Der Dottergelbe Schönkopf macht seinem Namen alle Ehre: Sein gesamter Fruchtkörper – vom Hut über die Lamellen bis zum Stiel – ist in ein kräftiges Gold- bis Dottergelb getaucht. Er bevorzugt nährstoffreiche Böden in Laub- und Nadelmischwäldern, oft in der Nähe von kalkliebenden Bäumen. Auffällig ist neben der Farbe auch der intensive Mehlgeruch, den er beim Zerreiben verströmt. Da dieser Pilz jedoch nur sehr vereinzelt vorkommt und vielerorts als Rarität gelistet ist, sollte er bei Funden unbedingt geschont und lediglich fotografisch dokumentiert werden.

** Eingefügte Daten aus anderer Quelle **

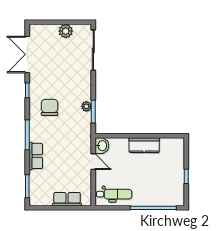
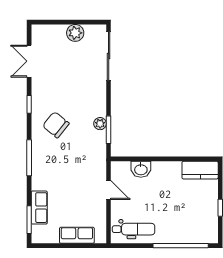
double door: (27, 54) -> (29, 61), width x0.73
chair: (50, 107) -> (56, 125), turned -51
kitchen counter: (144, 145) -> (200, 170), moved
washbasin: (102, 146) -> (141, 169), moved, turned 90
row of seats: (36, 156) -> (39, 208), moved

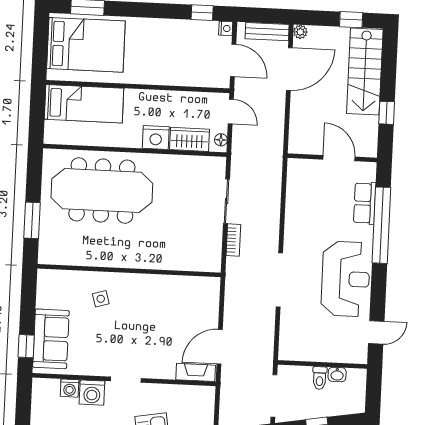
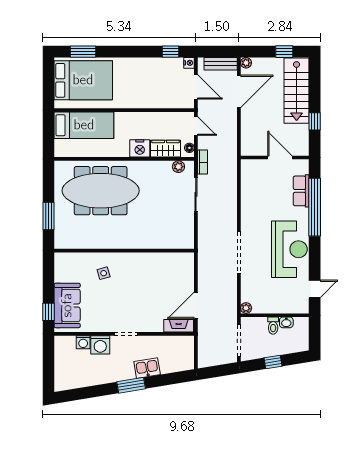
plant: (205, 164) -> (178, 167), added
bookcase: (233, 240) -> (202, 162), moved
plant: (285, 353) -> (246, 308), added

💡 Bestimmungs-Tipp: Gelb in allen Teilen
Ein wichtiges Unterscheidungsmerkmal zu anderen gelben Pilzen ist, dass beim Dottergelben Schönkopf wirklich alle Teile gelb gefärbt sind. Die Lamellen stehen sehr gedrängt, was typisch für die Gattung der Schönköpfe ist. Der starke Mehlgeruch hilft zudem, ihn von gelben Ritterlingen abzugrenzen, die oft unangenehm (z. B. nach Gas oder Schwefel) riechen.

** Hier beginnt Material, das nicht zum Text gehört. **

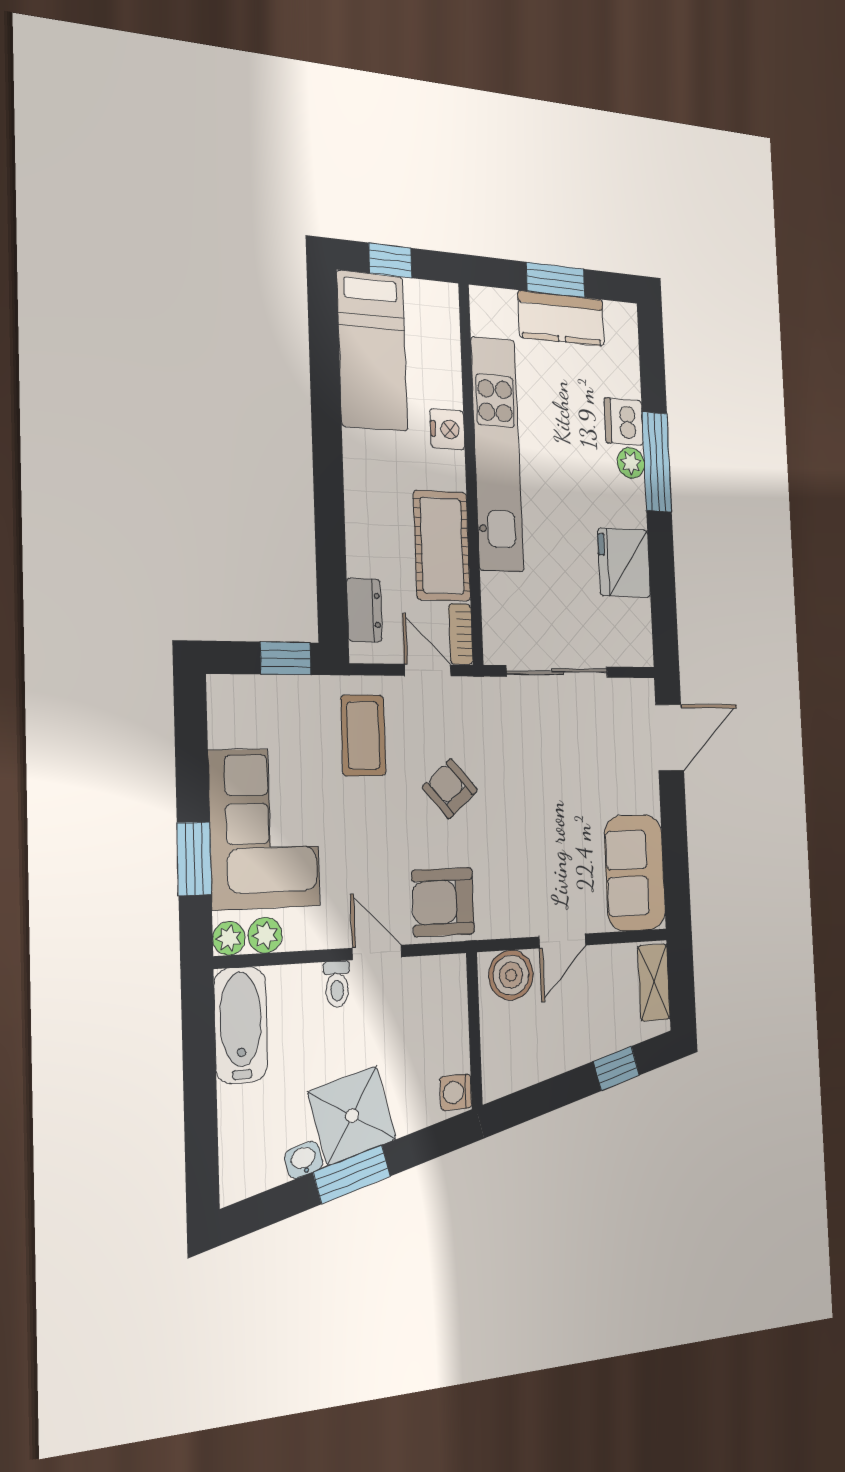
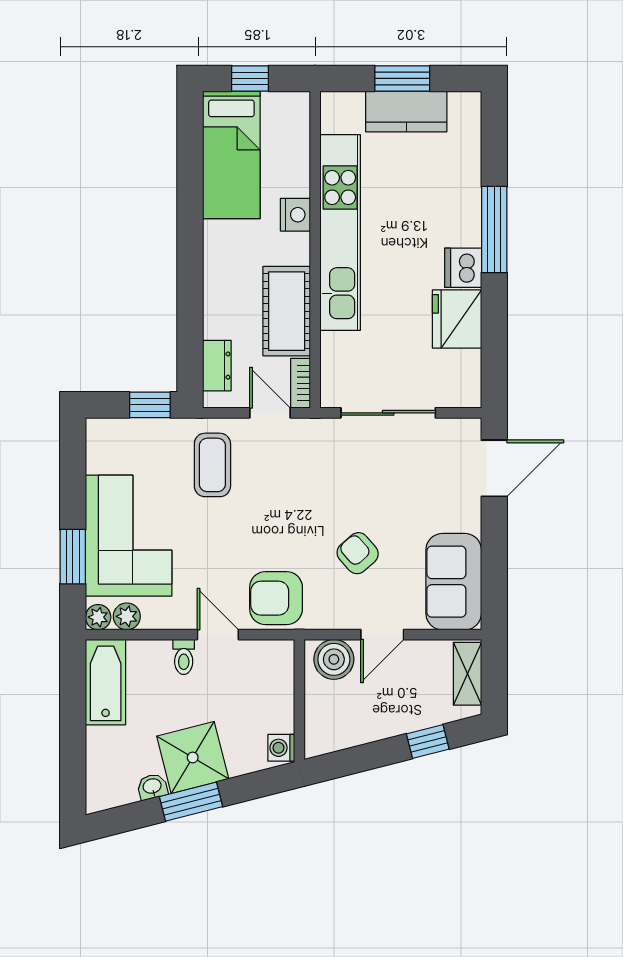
dishwasher: (624, 422) -> (463, 268), moved
plant: (631, 463) -> (468, 232), removed
armchair: (450, 789) -> (358, 553), moved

🍳 Kulinarik-Hinweis: Theoretisch essbar, praktisch zu schützen
In der Literatur wird der Dottergelbe Schönkopf meist als essbar geführt, wobei sein Speisewert aufgrund der Seltenheit und der geringen Größe als eher gering eingestuft wird. Angesichts seines Status als große Seltenheit verbietet sich die Verwendung in der Küche von selbst. Er sollte als wertvoller Teil der Biodiversität im Wald verbleiben.